Time Inc.’as spreadsheet is just the latest method and no worse than counting words produced, matching editorial with circulation, etc. They are all artificial and not at all honest efforts at evaluating an editor or journalists worth to a publication. To do that, the manager would have to actually read the publication.
The history of tablet editions could be trace with only one magazine: TIME. It has gone through so many iterations, confused and delighted so many readers, that if someone were to explain tablet magazines to someone outside the industry, TIME might be the publication I would choose.

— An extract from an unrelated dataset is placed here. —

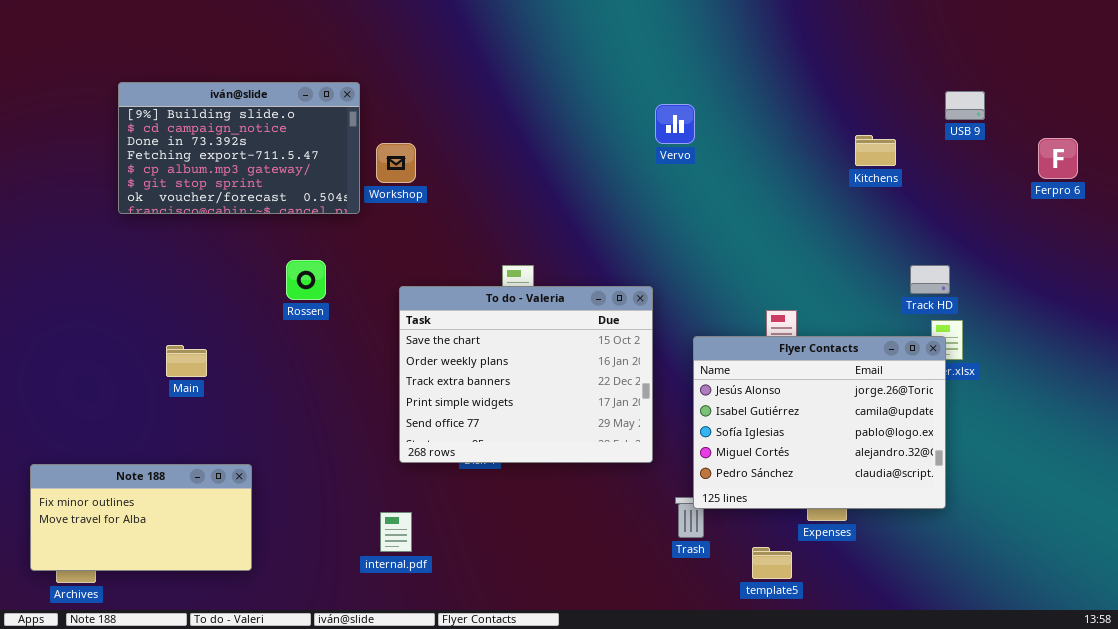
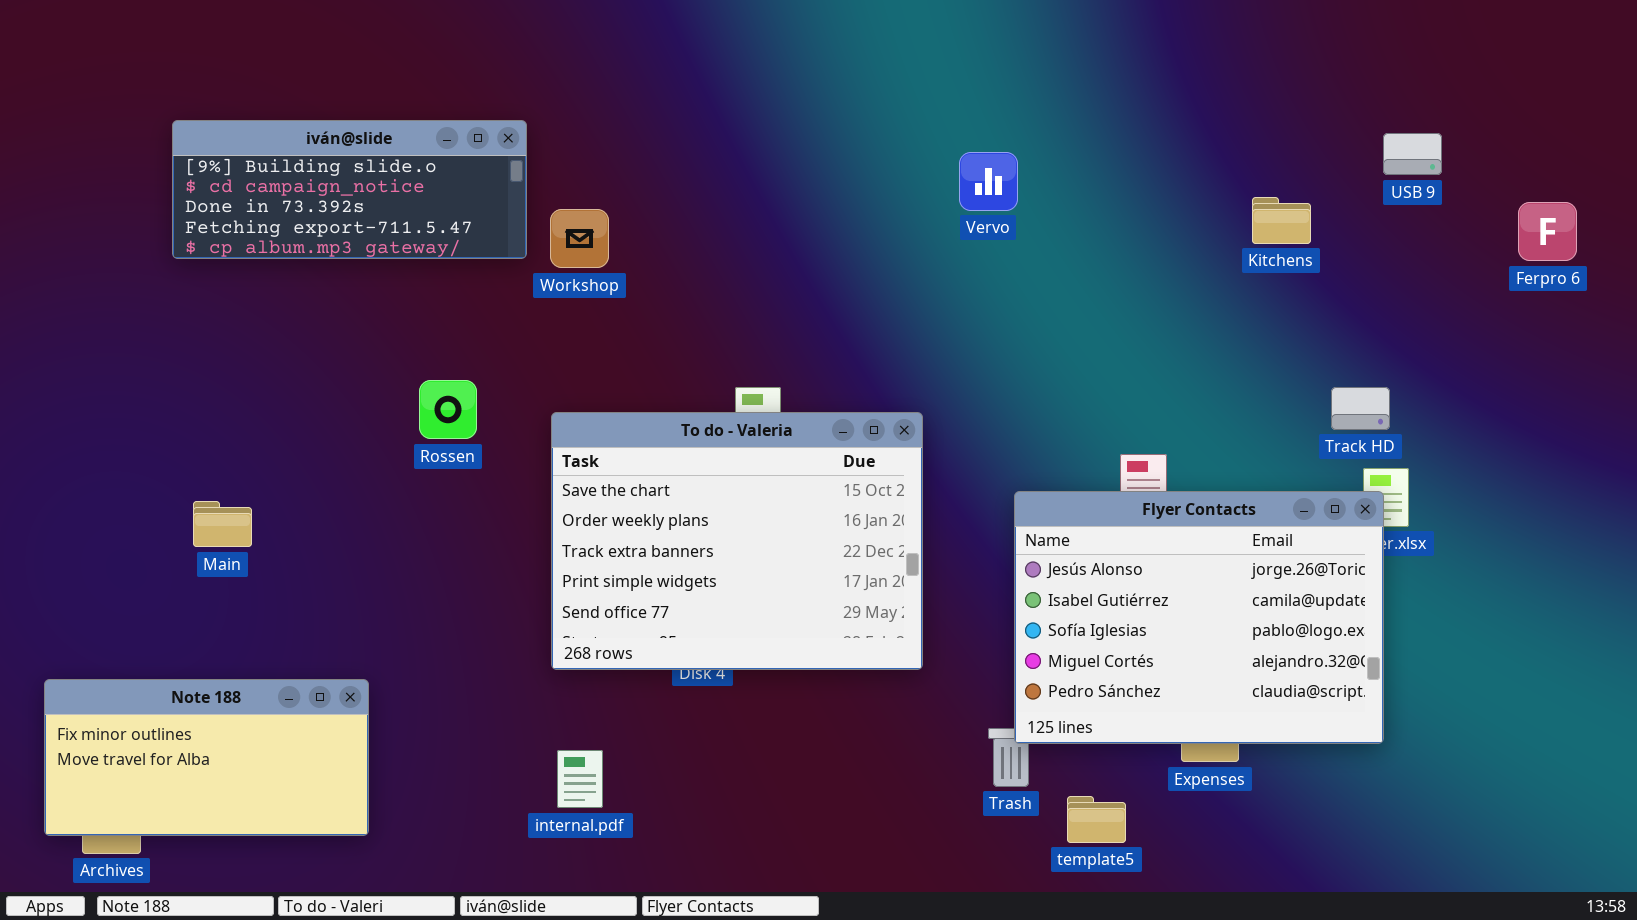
iván@slide: [118,82,360,214] -> [172,120,527,259], resized
To do - Valeria: [399,286,653,463] -> [551,412,923,670], moved
Main: [166,345,207,377] -> [193,501,252,547], moved
template5: [752,547,792,579] -> [1067,796,1126,843], moved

When the iPad was first launched Time Inc. immediately set out to launch apps, but fought with Apple over subscriptions. It didn’t want to go through Apple’s system because they wanted to retain customer information. The fact that they would lose 30 percent didn’t help, either, but they said that wasn’t the main issue.
As a result, the first TIME magazine apps were for individual issues. This was totally silly as it required a new app a week. That first app was called in Apple’s system, by the way, time-april-12-2010. You can see the problem.
Soon TIME had a single app for all issues, but still no subscriptions. It took TIME a long time to adopt subscriptions, the Newsstand, etc.
TIME’s first app, developed by The Wonderfactory
The current app continues to soap opera. The most recent reader reviews are all negative, complaining that the app no long offers landscape orientation. A lot of readers, myself included, love holding the iPad in landscape while reading. But many readers, such as those with Kindles and Nooks, or the iPad mini, hold their tablets like an eReader. As portrait closely mimics the look of a print magazine, it is the logical orientation for magazines – just as landscape is for newspapers (since most are folded).
So one can not blame TIME for going with portrait-only, but this app has had so many changes in its 4+ years of life that readers are not in a mood to be generous. Of the 17,000+ reader reviews inside iTunes, well over half are 1-star reviews.
But while you can judge the TIME app by reviews, the business side would want to talk circulation numbers. Despite having an app for TIME fairly early on, the magazine did not start reporting its numbers to AAM until this year – probably because they are anemic. As of June, TIME has 60,911 digital replica circulation, less than 2 percent of its total circulation (I think the goal at this stage of the tablet platform should be around 10 percent). But that is up from the last report in December. But Apple relentlessly promotes the TIME app, which tells you that even Apple hasn’t figured out how to sell digital magazines yet.